Ferminal said:
Ethical conduct from those in power?
Ethics - whats that

The people ruling cycling must accept their conduct is subject to challenge. Good leaders open themselves up to scrutiny rather than cocooning themselves behind media representatives, lawyers and press statements. Real leaders, including sports administrators, have the privilege of being able to affect policies, determine strategies and make decisions, great leaders understand that they owe a 'duty of care' to those their actions affect. This is something Cycling Australia and AIS appear to fail to comprehend.

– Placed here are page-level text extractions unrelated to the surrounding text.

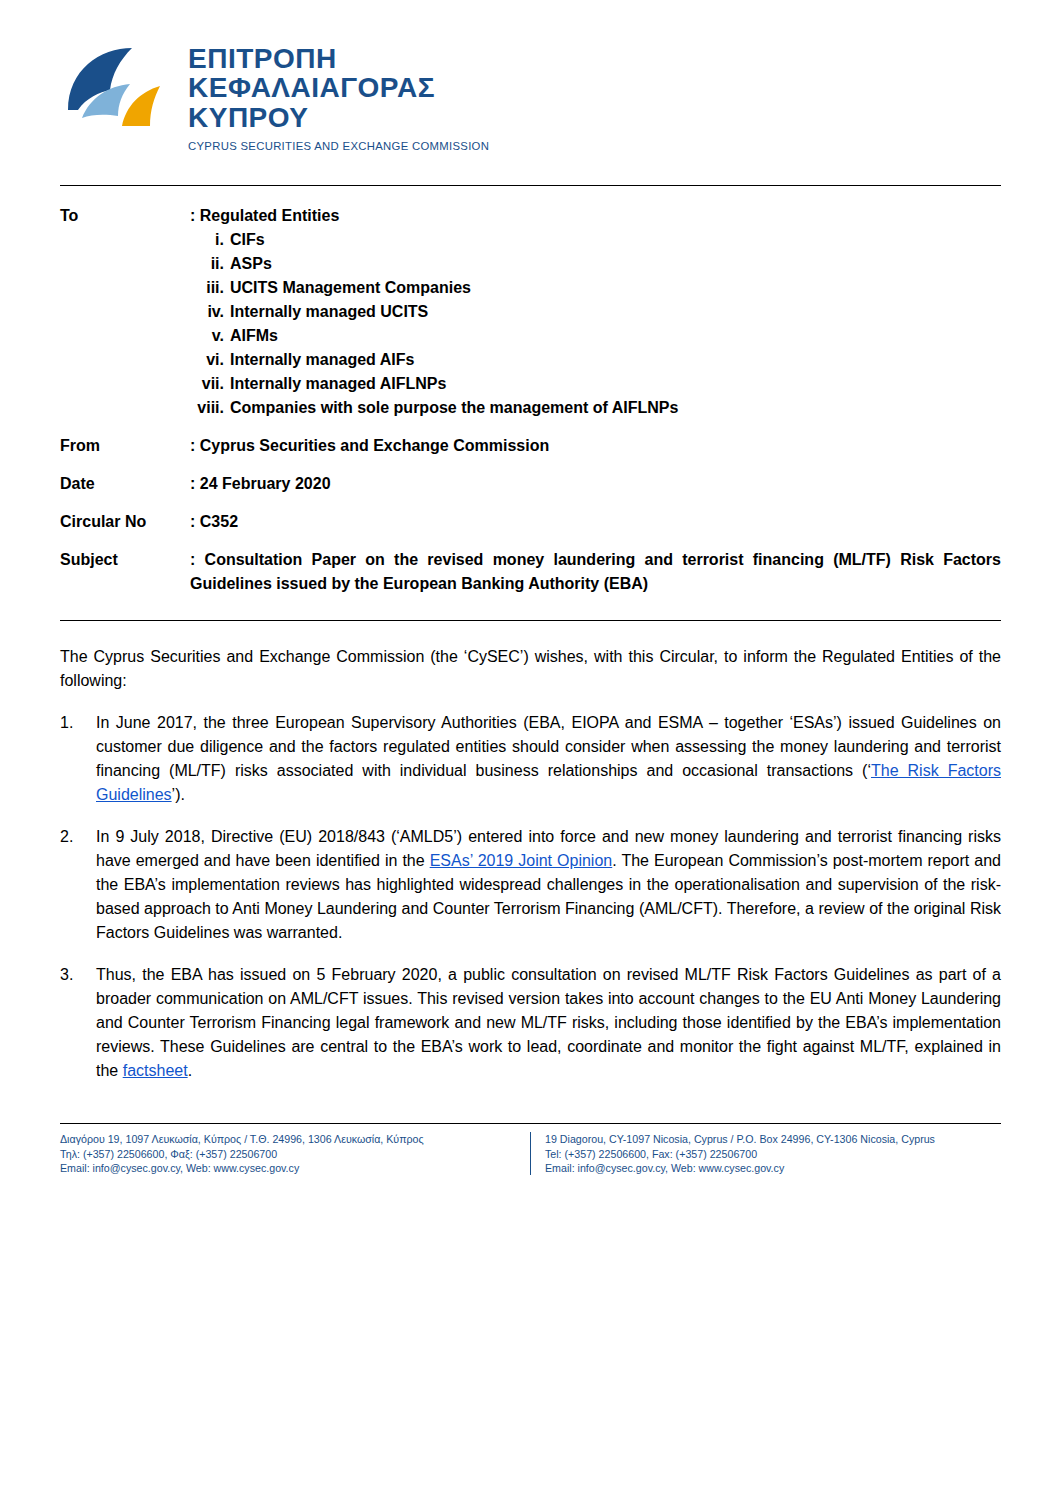ΕΠΙΤΡΟΠΗ
ΚΕΦΑΛΑΙΑΓΟΡΑΣ
ΚΥΠΡΟΥ
CYPRUS SECURITIES AND EXCHANGE COMMISSION
| To | : Regulated Entities i. CIFs ii. ASPs iii. UCITS Management Companies iv. Internally managed UCITS v. AIFMs vi. Internally managed AIFs vii. Internally managed AIFLNPs viii. Companies with sole purpose the management of AIFLNPs |
| From | : Cyprus Securities and Exchange Commission |
| Date | : 24 February 2020 |
| Circular No | : C352 |
| Subject | : Consultation Paper on the revised money laundering and terrorist financing (ML/TF) Risk Factors Guidelines issued by the European Banking Authority (EBA) |
The Cyprus Securities and Exchange Commission (the ‘CySEC’) wishes, with this Circular, to inform the Regulated Entities of the following:
In June 2017, the three European Supervisory Authorities (EBA, EIOPA and ESMA – together ‘ESAs’) issued Guidelines on customer due diligence and the factors regulated entities should consider when assessing the money laundering and terrorist financing (ML/TF) risks associated with individual business relationships and occasional transactions (‘The Risk Factors Guidelines’).
In 9 July 2018, Directive (EU) 2018/843 (‘AMLD5’) entered into force and new money laundering and terrorist financing risks have emerged and have been identified in the ESAs’ 2019 Joint Opinion. The European Commission’s post-mortem report and the EBA’s implementation reviews has highlighted widespread challenges in the operationalisation and supervision of the risk-based approach to Anti Money Laundering and Counter Terrorism Financing (AML/CFT). Therefore, a review of the original Risk Factors Guidelines was warranted.
Thus, the EBA has issued on 5 February 2020, a public consultation on revised ML/TF Risk Factors Guidelines as part of a broader communication on AML/CFT issues. This revised version takes into account changes to the EU Anti Money Laundering and Counter Terrorism Financing legal framework and new ML/TF risks, including those identified by the EBA’s implementation reviews. These Guidelines are central to the EBA’s work to lead, coordinate and monitor the fight against ML/TF, explained in the factsheet.
Διαγόρου 19, 1097 Λευκωσία, Κύπρος / Τ.Θ. 24996, 1306 Λευκωσία, Κύπρος
Τηλ: (+357) 22506600, Φαξ: (+357) 22506700
Email: info@cysec.gov.cy, Web: www.cysec.gov.cy
19 Diagorou, CY-1097 Nicosia, Cyprus / P.O. Box 24996, CY-1306 Nicosia, Cyprus
Tel: (+357) 22506600, Fax: (+357) 22506700
Email: info@cysec.gov.cy, Web: www.cysec.gov.cy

In my opinion Cycling Australia and AIS have been recklessly self regulating themselves. The disinformationists (new word

) have wreaked havoc in the sport and in doing so there are real victims. No matter how many standards and codes are in place, without oversight and forensic scrutiny of the past, there is little benefit, and ethics becomes a policy not an action. Ethical conduct can be written, but it cannot be forced into practice! A quality administrator, board and executive does not need to rely on standards, codes and enforcement. Rather, they innately know that their role includes an implied 'duty of care' - in this case a responsibility to the public and athletes they serve!
So Cycling Australia, administered by the same CEO and chief administrator for 16 years, is being reviewed to '
to ensure the confidence and trust of the Australian public is restored in cycling’s governing body' says a Politician - an organisation which under the reigns of the current administrators lost all credibility and needs government resuscitation. Ergh.